Here he is ruminating on the question of whether “science trumps the Bible” (in some ways, a false dichotomy, but that’s a discussion for another day):
“[C]ount me in as being lost to the assertion that science trumps the Bible “about the natural world” or about anything else. In his original response to Jerry Coyne, Giberson made the argument in more striking words: “Empirical science does indeed trump revealed truth about the world as Galileo and Darwin showed only too clearly.” That statement, with its reference to “revealed truth,” is even more shocking than the first.
In the economy of a few words, Giberson throws the Bible under the scientific bus. We should be thankful that his argument is so clear, for it puts the case for theistic evolution in its proper light — as a direct attack upon biblical authority.
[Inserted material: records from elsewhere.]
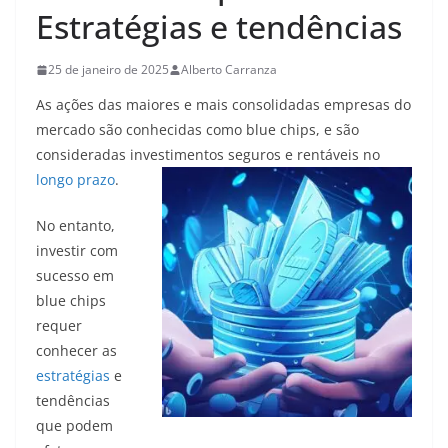
Estratégias e tendências
25 de janeiro de 2025
Alberto Carranza
As ações das maiores e mais consolidadas empresas do
mercado são conhecidas como blue chips, e são
consideradas investimentos seguros e
rentáveis no
longo prazo
.
No entanto,
investir com
sucesso em
blue chips
requer
conhecer as
estratégias
e
tendências
que podem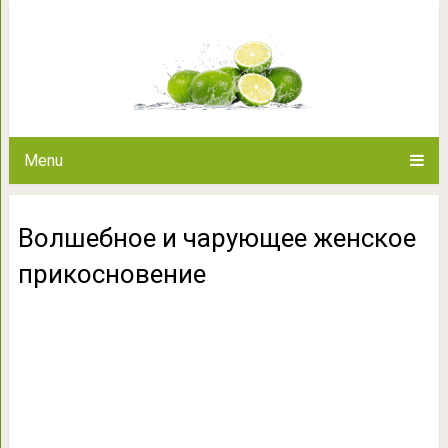
Волшебное и чарующее ж
Menu
Волшебное и чарующее женское
прикосновение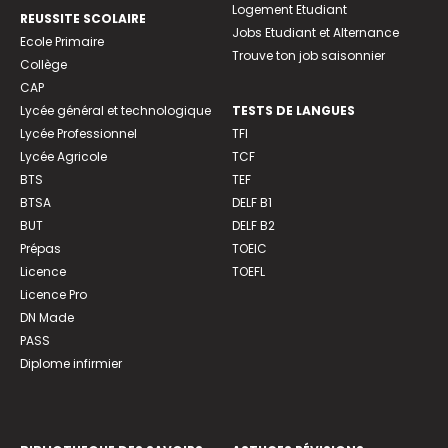
Logement Etudiant
REUSSITE SCOLAIRE
Jobs Etudiant et Alternance
Ecole Primaire
Trouve ton job saisonnier
Collège
CAP
Lycée général et technologique
TESTS DE LANGUES
Lycée Professionnel
TFI
Lycée Agricole
TCF
BTS
TEF
BTSA
DELF B1
BUT
DELF B2
Prépas
TOEIC
Licence
TOEFL
Licence Pro
DN Made
PASS
Diplome infirmier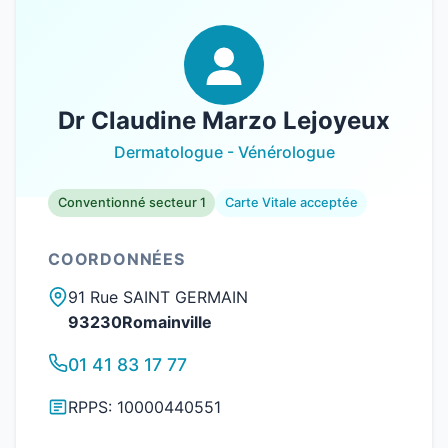
Dr Claudine Marzo Lejoyeux
Dermatologue - Vénérologue
Conventionné secteur 1
Carte Vitale acceptée
COORDONNÉES
91 Rue SAINT GERMAIN
93230Romainville
01 41 83 17 77
RPPS: 10000440551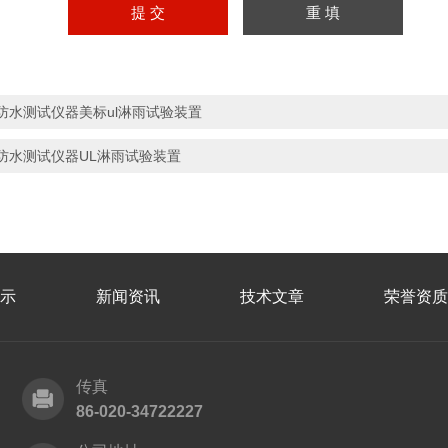
防水测试仪器美标ul淋雨试验装置
防水测试仪器UL淋雨试验装置
示
新闻资讯
技术文章
荣誉资质
传真
86-020-34722227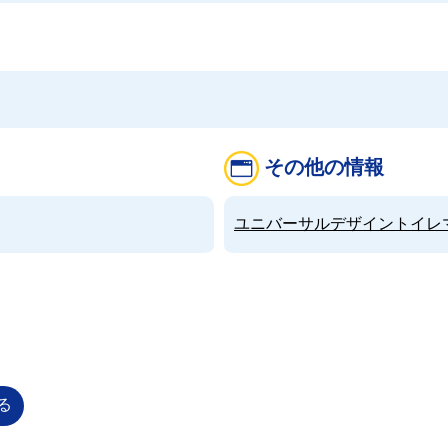
その他の情報
ユニバーサルデザイントイレマップ（
る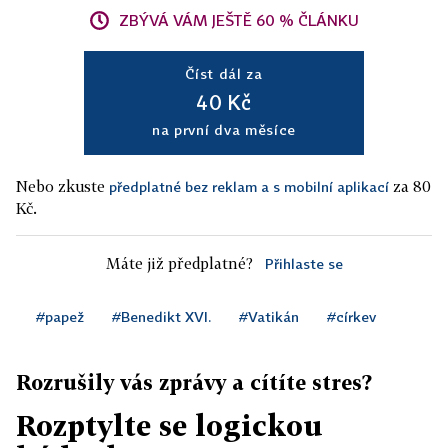
ZBÝVÁ VÁM JEŠTĚ 60 % ČLÁNKU
Číst dál za
40 Kč
na první dva měsíce
Nebo zkuste
za 80
předplatné bez reklam a s mobilní aplikací
Kč.
Máte již předplatné?
Přihlaste se
#papež
#Benedikt XVI.
#Vatikán
#církev
Rozrušily vás zprávy a cítíte stres?
Rozptylte se logickou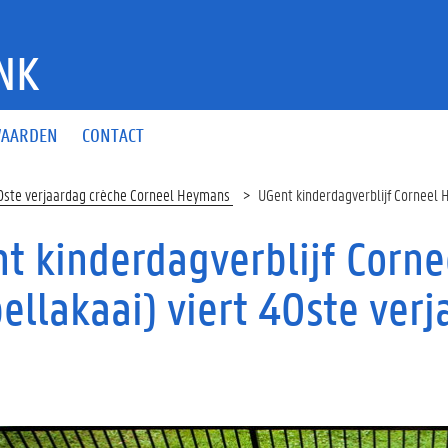
NK
AARDEN
CONTACT
0ste verjaardag crèche Corneel Heymans
UGent kinderdagverblijf Corneel 
t kinderdagverblijf Corn
bellakaai) viert 40ste ve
What’s interesting about this is not Mohler’s biblical literalism, but the intensity of his assault on “Giberson”, a professor at East Nazarene College, and, clearly, no atheist. To make a public exhibition of your faith by attacking those somewhat further along the dial is a classic sectarian trait whether political or religious. And it’s not going away.
Perhasp the Bible is a test of faith.
Science has amassed a great deal of evidence that is incompatible with the Bible as written. However, as I understand it, a basic tenet of Christianity is that a man is saved by faith. What better test of faith can there be than to require that man to believe in the truth of something that is demonstrably at odds with observable reality.
Und here ve see the life and death struggle of the Bull Baptists
>>> What better test of faith can there be than to require that man to believe in the truth of something that is demonstrably at odds with observable reality.
What better test of people’s capacity to believe in nonsense than to give them nonsense, demonstrably contradicted by facts, and see whether they pick the nonsense (then construct tortured rationalizations), or the facts?
Why, exactly, is the Christian God so obsessed with people who have a great capacity to willfully deny facts (the very definition of faith)?